◆ Text to read
┏━━

Via The Dark Side of Light

No Comments

  1. Wildside says:

    Thanks for the comments about use of artificial light! And the added info… Something I’ve always just naturally felt too. Like yours, our house is often dark at night, usually lit by candle light and night light (and/or TV) and I fear our visitors think we are a bit too odd… But then, sometimes they ask me when I’m going to light the candles, as they were looking forward to the occassion!

  2. Dermot says:

    Great post – ah, that bread looks good! —

    I’ve been picking up the “lights-off” habit too –
    the expense of leaving a light on has to be paid
    for with money. Why would I sit in a grey cubicle
    for an hour to pay for a lightbulb in the
    kitchen to be left on all night? And yet, millions
    do. —

    Greg Palast had a recent piece on Onions from
    New Zealand being flown the the UK, at the same
    time that the UK’s onion harvest was coming in:

    http://www.monbiot.com/archives/2005/10/01/growing-my-own/

    — A world gone mad.

  3. Anais says:

    Hi Dermot

    Thanks for the compliment. Hope you are feeling better?

    Also, thanks for sharing the Palast article. Trade wins over local – sad, very sad. So much wasted time and energy to ship unnessesary goods from far away when the produce is being grown right in our own locale.

    Definitely a mad, mad world.

  4. peaknik says:

    Hi! I guess that’s what’s wrong with me. I work the night shift–5p-5:30a. 8 years of it. I do feel drained much of the time and even depressed sometimes. If I ever find the perfect job, I want to get back on a schedule on days.

    I’m still admiring your cobb oven! Love it!

    I’ve taken up the veggies for the winter. Trying to figure out what to do with the herbs, whether to leave them out if they’re perennials or to bring them in and overwinter them. I have rosemary, lavender, sage, thyme, mint, & basil. I’ve also broadcast my first-ever cover crop of red winter wheat. We’ll see what happens. Sounds like I have an acre, doesn’t it!? It’s only for my small raised beds. But we’ll see what happens!

┗━━

◆ Recorded data
┏━━

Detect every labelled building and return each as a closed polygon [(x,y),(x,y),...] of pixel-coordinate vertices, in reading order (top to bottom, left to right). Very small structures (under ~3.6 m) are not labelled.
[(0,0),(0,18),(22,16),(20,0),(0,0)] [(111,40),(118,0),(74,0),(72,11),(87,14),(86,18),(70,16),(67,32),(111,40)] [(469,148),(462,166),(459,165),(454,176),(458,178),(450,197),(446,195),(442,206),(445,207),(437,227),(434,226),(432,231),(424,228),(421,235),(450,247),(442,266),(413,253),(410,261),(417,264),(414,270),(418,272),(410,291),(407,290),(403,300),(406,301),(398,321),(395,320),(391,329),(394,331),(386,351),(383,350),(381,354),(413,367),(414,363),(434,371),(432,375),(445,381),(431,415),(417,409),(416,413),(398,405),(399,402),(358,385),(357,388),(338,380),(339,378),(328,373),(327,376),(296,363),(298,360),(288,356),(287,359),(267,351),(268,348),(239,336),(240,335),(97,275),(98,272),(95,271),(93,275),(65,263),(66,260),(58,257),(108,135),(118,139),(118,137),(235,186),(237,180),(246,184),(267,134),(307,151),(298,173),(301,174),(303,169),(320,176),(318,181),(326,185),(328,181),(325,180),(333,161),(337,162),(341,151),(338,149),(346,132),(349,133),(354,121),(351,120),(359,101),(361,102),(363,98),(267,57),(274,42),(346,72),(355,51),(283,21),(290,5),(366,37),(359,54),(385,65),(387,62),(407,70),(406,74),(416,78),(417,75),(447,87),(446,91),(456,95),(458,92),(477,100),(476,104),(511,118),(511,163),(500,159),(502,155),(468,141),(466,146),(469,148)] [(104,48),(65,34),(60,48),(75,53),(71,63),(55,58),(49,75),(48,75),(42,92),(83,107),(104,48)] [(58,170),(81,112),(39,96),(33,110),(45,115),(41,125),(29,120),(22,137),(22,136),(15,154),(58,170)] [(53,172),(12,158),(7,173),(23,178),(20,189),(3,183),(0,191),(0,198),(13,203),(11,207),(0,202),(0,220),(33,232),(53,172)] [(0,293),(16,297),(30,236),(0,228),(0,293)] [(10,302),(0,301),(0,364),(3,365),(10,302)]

┗━━

◆ Task instructions
Change "rosemary" to "oregano" in the stretch of the comment thread from "Definitely a mad, mad" through "see what happens!", and write out the whole stretch.

◆ Exercise solution
Definitely a mad, mad world.

  4. peaknik says:

    Hi! I guess that’s what’s wrong with me. I work the night shift–5p-5:30a. 8 years of it. I do feel drained much of the time and even depressed sometimes. If I ever find the perfect job, I want to get back on a schedule on days.

    I’m still admiring your cobb oven! Love it!

    I’ve taken up the veggies for the winter. Trying to figure out what to do with the herbs, whether to leave them out if they’re perennials or to bring them in and overwinter them. I have oregano, lavender, sage, thyme, mint, & basil. I’ve also broadcast my first-ever cover crop of red winter wheat. We’ll see what happens. Sounds like I have an acre, doesn’t it!? It’s only for my small raised beds. But we’ll see what happens!